Action item: Repeat the records exactly, minus the pictures.

Data records:
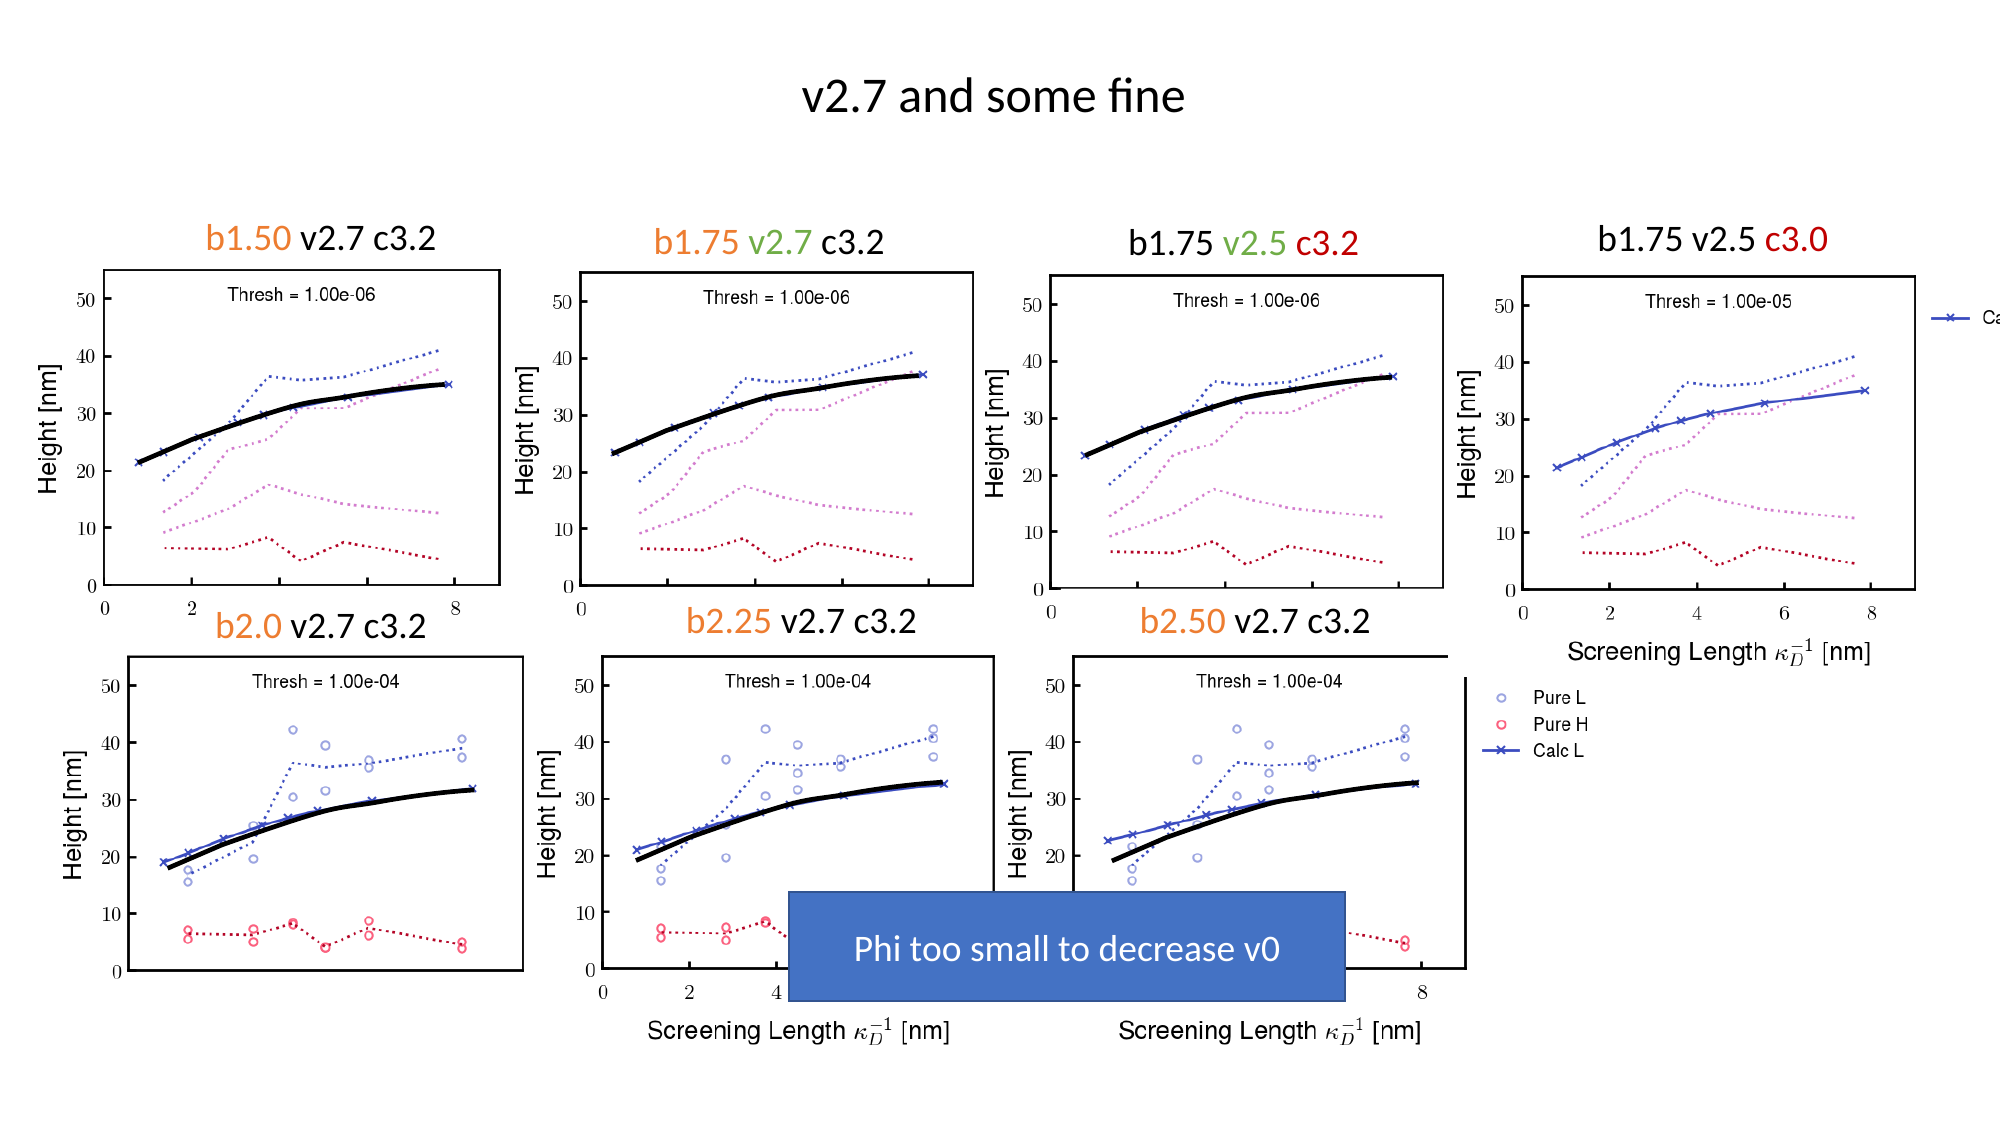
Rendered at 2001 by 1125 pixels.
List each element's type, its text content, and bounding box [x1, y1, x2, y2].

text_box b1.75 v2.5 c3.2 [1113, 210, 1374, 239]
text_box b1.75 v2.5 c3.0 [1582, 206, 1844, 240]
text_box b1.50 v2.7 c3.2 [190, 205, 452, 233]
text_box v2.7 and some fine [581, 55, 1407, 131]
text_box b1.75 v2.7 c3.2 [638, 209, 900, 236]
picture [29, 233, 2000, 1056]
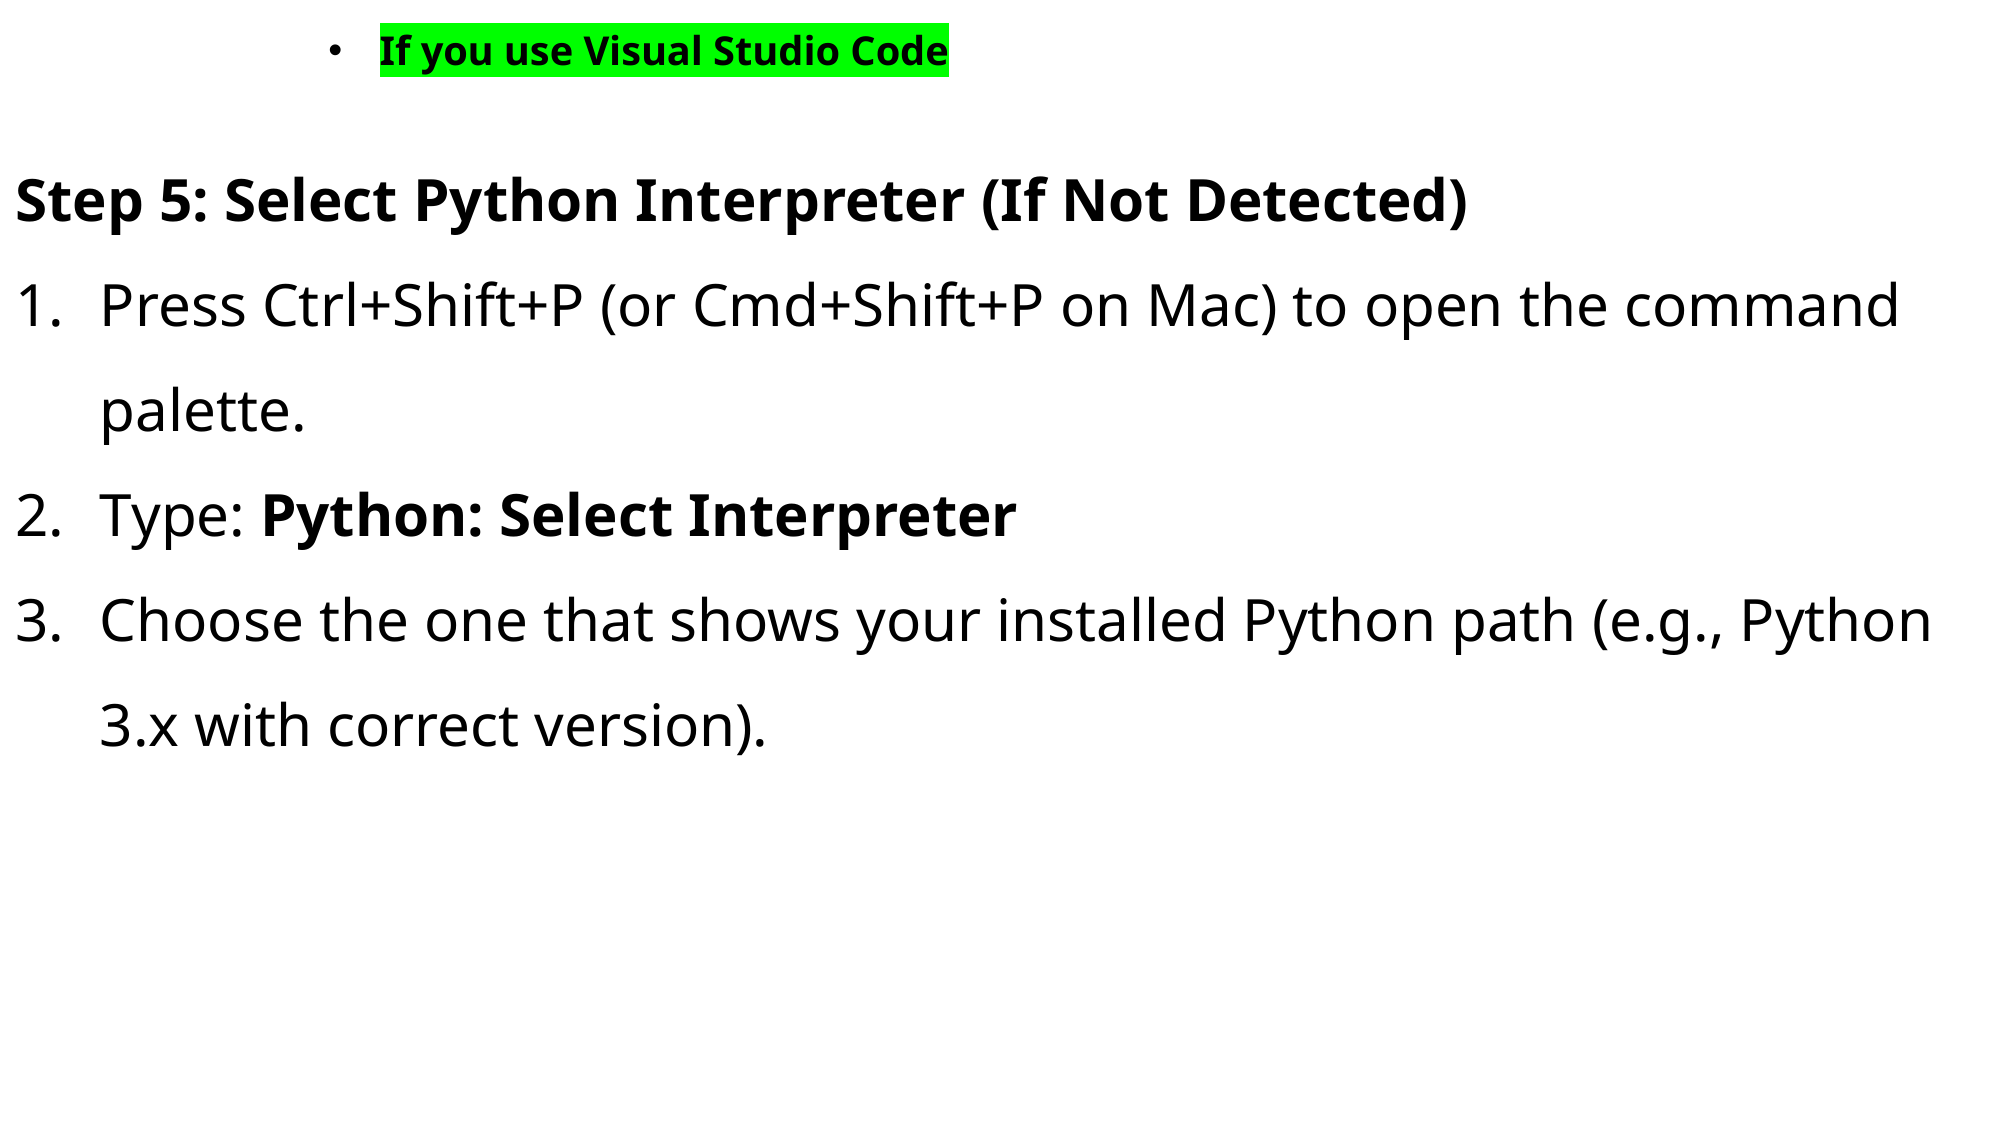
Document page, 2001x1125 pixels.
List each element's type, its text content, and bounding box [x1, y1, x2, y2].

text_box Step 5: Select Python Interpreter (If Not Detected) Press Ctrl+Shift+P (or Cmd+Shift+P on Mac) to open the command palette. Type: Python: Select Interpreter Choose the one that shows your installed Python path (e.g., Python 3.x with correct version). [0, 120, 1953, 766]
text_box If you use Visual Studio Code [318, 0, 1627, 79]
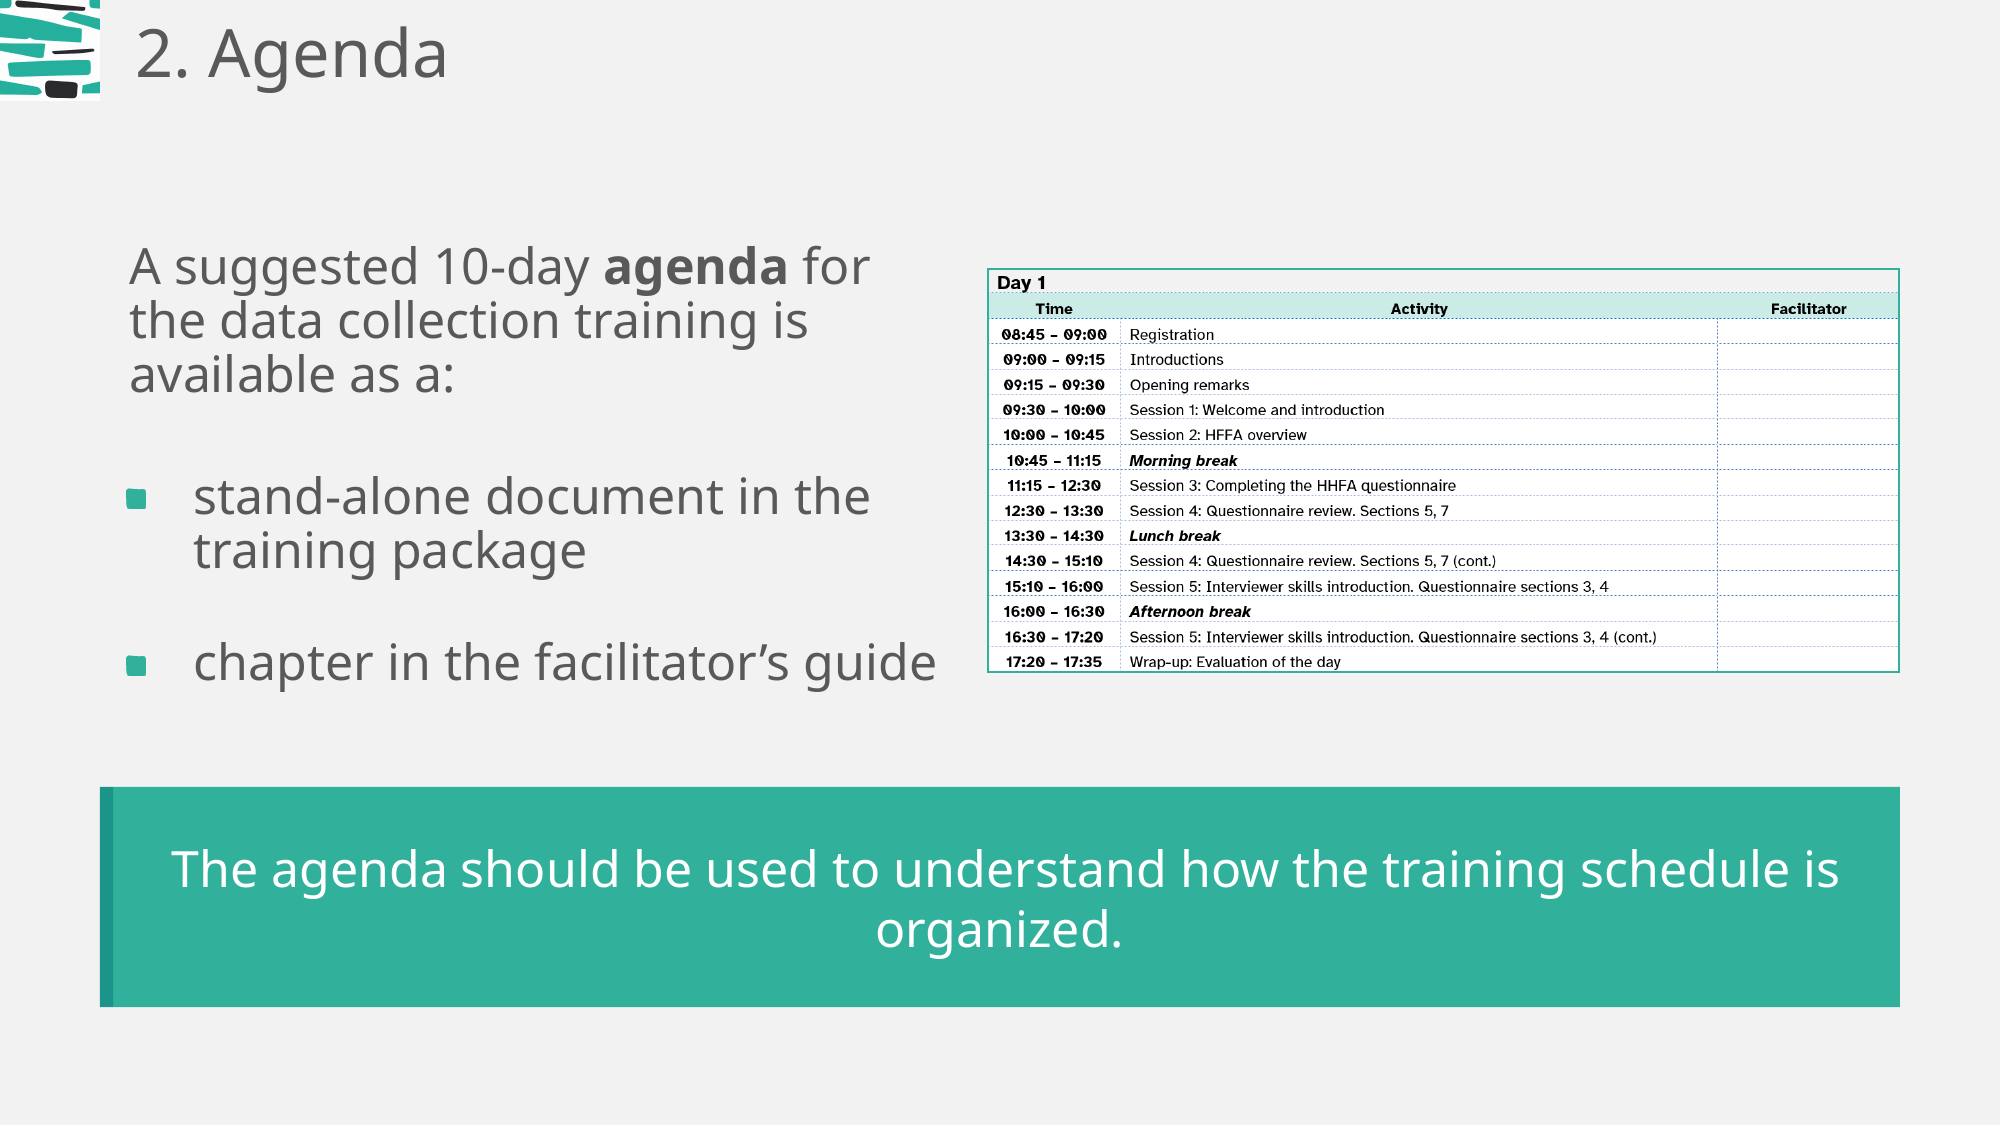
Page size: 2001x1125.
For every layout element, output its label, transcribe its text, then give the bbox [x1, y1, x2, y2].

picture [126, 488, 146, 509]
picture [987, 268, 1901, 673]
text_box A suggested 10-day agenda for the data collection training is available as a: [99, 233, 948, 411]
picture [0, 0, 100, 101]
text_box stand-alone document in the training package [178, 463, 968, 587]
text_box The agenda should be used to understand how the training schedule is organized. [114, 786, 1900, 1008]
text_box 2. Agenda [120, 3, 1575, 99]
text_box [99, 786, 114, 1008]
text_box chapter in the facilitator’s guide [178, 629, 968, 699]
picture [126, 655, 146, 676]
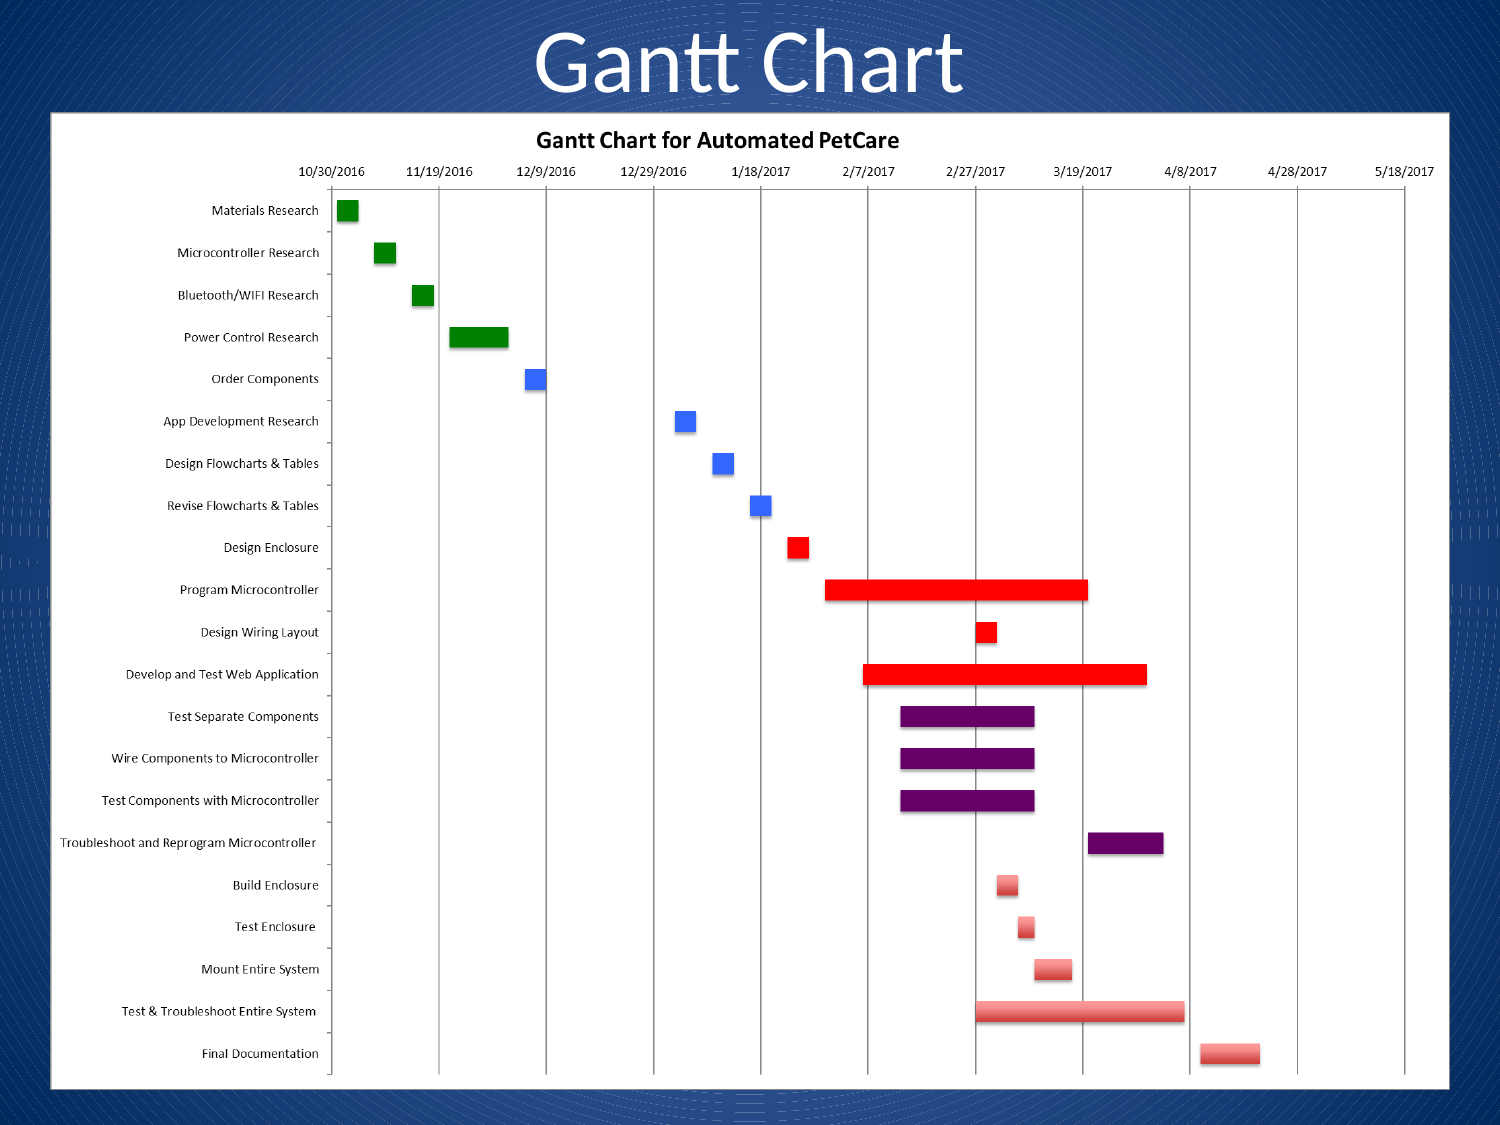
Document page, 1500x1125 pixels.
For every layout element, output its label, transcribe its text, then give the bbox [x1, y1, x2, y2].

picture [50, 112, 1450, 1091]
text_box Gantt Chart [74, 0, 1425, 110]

Task output:
Rendered at 2001 by 1125 pixels.
List each element's type, its text content, and bounding box [x1, y1, x2, y2].

text_box b1.75 v2.5 c3.2 [1113, 210, 1374, 239]
text_box b1.75 v2.5 c3.0 [1582, 206, 1844, 240]
text_box b1.50 v2.7 c3.2 [190, 205, 452, 233]
text_box v2.7 and some fine [581, 55, 1407, 131]
text_box b1.75 v2.7 c3.2 [638, 209, 900, 236]
picture [29, 233, 2000, 1056]
Document page, 2001x1125 pixels.
List each element's type, its text content, and bounding box [x1, y1, x2, y2].

text_box Step 5: Select Python Interpreter (If Not Detected) Press Ctrl+Shift+P (or Cmd+Shift+P on Mac) to open the command palette. Type: Python: Select Interpreter Choose the one that shows your installed Python path (e.g., Python 3.x with correct version). [0, 120, 1953, 766]
text_box If you use Visual Studio Code [318, 0, 1627, 79]
Page size: 2001x1125.
For every layout element, output its label, transcribe its text, then give the bbox [x1, y1, x2, y2].

picture [126, 488, 146, 509]
picture [987, 268, 1901, 673]
text_box A suggested 10-day agenda for the data collection training is available as a: [99, 233, 948, 411]
picture [0, 0, 100, 101]
text_box stand-alone document in the training package [178, 463, 968, 587]
text_box The agenda should be used to understand how the training schedule is organized. [114, 786, 1900, 1008]
text_box 2. Agenda [120, 3, 1575, 99]
text_box [99, 786, 114, 1008]
text_box chapter in the facilitator’s guide [178, 629, 968, 699]
picture [126, 655, 146, 676]
Document page, 1500x1125 pixels.
For every layout element, output its label, transcribe its text, then give the bbox [x1, y1, x2, y2].

picture [50, 112, 1450, 1091]
text_box Gantt Chart [74, 0, 1425, 110]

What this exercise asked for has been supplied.